Any CAN data frame would have an 11 bit or 29 bit message identifier and up to 8 bytes of data. In addition, the CRC error checking from the CAN protocol is hidden inside the CAN controller hardware. You would need to add your own RS-232 error checking to maintain data integrity and create a RS-232 protocol that allows you to recover the correct message identifier and correct number of data bytes on the other end of the RS-232 link. Since the CAN hardware waits for the entire data frame to finish before passing along the data, you would have to buffer the RS-232 input from the CAN. For example, if you get an 8 byte CAN data frame, than get another two 1 byte CAN data frames, the RS-232 might still be sending the original 8 byte message after the second 1 byte CAN message has been received. If the time it takes the CAN to receive a data frame of some number of bytes is shorter than the time it takes to send the same number of bytes on the RS-232, then you know you are going to accumulate CAN Rx data in a buffer waiting to be sent via RS-232. If the CAN data rate is non-stop (i.e. no extra idle time between CAN data frames), this buffer will just keep growing and growing until it probably overflows and data is lost. A faster RS-232 throughput than the CAN throughput is very desirable.

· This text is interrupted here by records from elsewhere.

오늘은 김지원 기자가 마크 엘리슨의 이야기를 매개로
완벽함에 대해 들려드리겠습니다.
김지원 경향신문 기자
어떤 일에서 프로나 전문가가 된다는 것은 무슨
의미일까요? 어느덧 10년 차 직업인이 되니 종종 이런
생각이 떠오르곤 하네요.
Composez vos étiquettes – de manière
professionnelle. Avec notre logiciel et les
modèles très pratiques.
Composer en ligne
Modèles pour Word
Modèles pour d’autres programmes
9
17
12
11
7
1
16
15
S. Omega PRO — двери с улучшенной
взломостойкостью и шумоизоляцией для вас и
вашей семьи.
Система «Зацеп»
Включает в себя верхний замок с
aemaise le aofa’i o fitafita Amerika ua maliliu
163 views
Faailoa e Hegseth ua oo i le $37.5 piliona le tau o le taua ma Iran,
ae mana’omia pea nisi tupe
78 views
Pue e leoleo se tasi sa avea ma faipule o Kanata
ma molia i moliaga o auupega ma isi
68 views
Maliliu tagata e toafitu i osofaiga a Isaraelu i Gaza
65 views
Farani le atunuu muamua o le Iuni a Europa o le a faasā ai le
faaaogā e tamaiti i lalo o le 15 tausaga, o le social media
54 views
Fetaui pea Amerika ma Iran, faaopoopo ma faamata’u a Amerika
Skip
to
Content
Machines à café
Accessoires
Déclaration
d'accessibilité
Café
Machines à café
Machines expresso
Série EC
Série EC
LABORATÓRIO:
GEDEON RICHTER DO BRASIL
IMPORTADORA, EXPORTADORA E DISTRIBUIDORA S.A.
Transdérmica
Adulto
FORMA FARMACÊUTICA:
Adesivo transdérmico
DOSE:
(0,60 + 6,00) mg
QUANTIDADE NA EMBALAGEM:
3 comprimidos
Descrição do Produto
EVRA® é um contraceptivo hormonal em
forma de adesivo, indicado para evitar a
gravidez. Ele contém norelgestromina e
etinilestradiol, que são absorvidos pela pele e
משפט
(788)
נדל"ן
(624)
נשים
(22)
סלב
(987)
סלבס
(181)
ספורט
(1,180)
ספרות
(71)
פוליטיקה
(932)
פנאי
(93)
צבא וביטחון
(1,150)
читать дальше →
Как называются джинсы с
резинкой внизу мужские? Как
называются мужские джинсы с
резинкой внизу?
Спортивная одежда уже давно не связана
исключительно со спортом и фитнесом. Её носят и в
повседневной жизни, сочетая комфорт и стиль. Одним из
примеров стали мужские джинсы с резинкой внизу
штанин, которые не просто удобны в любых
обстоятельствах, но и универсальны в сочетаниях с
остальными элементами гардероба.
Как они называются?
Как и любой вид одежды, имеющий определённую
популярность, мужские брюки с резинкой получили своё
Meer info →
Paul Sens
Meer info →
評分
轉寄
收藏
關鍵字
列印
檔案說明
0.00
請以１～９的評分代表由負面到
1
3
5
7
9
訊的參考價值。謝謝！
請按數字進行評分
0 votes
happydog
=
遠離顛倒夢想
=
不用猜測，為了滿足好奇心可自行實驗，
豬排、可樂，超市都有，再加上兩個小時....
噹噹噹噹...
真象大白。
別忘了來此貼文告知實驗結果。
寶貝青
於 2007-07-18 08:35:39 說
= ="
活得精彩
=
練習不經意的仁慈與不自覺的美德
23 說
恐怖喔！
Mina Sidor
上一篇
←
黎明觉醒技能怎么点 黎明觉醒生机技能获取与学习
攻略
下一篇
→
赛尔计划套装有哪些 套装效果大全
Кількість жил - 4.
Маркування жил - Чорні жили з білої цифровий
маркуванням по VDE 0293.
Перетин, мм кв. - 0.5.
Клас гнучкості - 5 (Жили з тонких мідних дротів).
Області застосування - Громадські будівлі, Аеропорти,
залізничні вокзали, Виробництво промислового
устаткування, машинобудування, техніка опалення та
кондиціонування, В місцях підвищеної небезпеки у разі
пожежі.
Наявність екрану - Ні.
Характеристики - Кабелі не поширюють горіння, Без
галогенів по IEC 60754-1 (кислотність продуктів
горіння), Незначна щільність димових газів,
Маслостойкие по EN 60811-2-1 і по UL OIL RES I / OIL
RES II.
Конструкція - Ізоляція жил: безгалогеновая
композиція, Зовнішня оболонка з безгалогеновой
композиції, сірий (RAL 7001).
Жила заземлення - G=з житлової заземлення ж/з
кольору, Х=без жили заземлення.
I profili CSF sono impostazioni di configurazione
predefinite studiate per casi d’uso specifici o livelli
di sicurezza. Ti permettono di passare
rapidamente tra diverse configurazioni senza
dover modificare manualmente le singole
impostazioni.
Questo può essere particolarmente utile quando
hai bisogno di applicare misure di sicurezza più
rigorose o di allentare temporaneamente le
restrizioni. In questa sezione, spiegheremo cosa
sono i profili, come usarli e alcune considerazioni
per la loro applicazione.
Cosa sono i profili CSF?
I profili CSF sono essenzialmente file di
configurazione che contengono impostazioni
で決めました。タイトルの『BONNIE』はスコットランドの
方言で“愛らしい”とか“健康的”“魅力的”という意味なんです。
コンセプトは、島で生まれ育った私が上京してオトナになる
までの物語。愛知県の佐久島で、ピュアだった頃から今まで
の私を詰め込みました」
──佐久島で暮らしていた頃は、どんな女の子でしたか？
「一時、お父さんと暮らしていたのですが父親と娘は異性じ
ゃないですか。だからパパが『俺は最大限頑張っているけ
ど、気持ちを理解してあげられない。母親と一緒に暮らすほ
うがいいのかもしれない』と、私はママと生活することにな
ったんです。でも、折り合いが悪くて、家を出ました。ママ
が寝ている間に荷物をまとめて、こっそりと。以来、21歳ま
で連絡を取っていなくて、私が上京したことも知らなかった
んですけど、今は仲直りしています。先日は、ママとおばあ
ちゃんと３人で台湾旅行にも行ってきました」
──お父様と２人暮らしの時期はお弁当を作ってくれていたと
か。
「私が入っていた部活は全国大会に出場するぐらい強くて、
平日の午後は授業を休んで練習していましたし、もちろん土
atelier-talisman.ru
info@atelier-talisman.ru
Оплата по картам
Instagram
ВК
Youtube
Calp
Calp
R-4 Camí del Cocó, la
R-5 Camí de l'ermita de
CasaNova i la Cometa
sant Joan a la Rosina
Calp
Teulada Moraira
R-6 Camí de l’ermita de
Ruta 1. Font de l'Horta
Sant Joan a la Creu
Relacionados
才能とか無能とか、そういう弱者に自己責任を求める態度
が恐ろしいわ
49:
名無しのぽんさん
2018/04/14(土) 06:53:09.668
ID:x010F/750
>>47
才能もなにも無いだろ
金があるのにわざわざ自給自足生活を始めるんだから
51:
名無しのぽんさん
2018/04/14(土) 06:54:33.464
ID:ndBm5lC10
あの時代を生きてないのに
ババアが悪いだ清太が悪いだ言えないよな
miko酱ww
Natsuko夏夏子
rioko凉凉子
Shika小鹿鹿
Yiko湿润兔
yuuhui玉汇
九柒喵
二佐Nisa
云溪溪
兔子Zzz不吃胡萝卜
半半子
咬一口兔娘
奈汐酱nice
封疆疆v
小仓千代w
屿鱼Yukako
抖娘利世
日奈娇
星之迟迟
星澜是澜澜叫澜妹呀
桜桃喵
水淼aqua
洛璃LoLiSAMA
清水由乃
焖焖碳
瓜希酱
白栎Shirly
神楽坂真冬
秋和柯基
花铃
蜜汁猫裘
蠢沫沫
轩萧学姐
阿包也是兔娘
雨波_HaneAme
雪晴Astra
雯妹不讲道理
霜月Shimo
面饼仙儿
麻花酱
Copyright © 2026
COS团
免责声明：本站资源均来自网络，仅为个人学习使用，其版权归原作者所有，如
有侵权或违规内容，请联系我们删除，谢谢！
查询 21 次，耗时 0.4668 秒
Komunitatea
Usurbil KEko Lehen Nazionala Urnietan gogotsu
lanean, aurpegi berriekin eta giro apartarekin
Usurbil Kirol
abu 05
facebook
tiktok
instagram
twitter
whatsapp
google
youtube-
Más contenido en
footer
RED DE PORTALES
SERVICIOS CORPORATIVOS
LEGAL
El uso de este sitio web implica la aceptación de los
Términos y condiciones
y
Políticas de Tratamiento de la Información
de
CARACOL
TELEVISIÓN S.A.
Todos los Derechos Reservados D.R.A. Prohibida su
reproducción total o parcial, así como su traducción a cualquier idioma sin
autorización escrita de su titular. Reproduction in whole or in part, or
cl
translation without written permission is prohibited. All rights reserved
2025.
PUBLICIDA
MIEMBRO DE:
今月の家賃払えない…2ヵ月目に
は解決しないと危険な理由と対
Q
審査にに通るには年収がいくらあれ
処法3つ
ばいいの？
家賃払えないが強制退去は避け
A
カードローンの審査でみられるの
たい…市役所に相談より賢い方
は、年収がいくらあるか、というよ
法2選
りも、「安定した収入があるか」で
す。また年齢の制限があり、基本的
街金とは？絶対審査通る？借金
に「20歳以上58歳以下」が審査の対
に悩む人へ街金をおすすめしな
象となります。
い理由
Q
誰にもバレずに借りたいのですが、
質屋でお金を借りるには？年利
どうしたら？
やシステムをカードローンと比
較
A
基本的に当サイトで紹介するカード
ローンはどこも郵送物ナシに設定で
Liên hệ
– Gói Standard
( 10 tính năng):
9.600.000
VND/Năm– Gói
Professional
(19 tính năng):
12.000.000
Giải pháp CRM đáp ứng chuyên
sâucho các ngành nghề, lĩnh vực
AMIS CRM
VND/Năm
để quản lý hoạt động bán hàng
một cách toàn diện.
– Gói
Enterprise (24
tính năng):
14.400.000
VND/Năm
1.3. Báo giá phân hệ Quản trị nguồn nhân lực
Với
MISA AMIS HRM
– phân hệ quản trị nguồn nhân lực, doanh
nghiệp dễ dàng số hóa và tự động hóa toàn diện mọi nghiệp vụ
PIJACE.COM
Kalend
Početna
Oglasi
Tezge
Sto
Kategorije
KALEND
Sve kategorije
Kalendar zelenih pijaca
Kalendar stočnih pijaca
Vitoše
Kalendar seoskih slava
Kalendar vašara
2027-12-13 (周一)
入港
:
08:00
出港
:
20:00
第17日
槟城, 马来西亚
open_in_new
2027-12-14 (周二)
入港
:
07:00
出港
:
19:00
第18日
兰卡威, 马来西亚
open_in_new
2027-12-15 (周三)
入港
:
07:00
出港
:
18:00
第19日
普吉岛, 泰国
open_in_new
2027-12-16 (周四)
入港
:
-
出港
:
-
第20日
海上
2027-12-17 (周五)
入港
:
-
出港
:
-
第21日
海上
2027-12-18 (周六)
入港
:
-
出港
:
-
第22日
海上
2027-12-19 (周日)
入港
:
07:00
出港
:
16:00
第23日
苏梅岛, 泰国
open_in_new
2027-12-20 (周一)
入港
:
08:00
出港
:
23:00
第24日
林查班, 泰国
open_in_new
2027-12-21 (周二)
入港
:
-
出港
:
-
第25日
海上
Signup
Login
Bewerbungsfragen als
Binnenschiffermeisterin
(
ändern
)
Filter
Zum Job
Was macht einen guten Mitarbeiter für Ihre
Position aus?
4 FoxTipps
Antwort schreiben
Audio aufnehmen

Do you want to include any RS-232 protocol for requesting and then transferring any CAN errors (i.e. the AVR CANREC and CANTEC error counters) through the RS-232 interface?

It would probably make sense to make any RS-232 data to be sent to the CAN node handshake controlled. As in send out data via RS-232 to the CAN Tx and wait for an affirmative acknowledge that the CAN Tx completed, before accepting any new RS-232 data to be sent by the CAN. Sending an acknowledge back to the RS-232 source would add complexity to the to the RS-232 protocol that sends the CAN Rx data and take additional time on the RS-232 link.

I do not know how the commercial CAN to RS-232 link was implemented, but I suspect it does not do high data rates at 1 mbps maximum CAN baud. If you want high speed CAN it would make more sense to do a USB to CAN converter with something like a high speed SPI interface between the USB and CAN chips. USB has the bandwidth to handle high CAN baud rates which will work if the USB chip is able to make use of enough of this bandwidth to keep up with a high speed CAN.